Word for word, reproduce each of the entries.

※ ※ ※

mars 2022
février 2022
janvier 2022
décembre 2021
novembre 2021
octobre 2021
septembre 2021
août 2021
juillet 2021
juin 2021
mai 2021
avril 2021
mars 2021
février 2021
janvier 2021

※ ※ ※

• Written answer
mars 2022
février 2022
janvier 2022
décembre 2021
novembre 2021
octobre 2021
septembre 2021
août 2021
juillet 2021
juin 2021
mai 2021
avril 2021
mars 2021
février 2021
janvier 2021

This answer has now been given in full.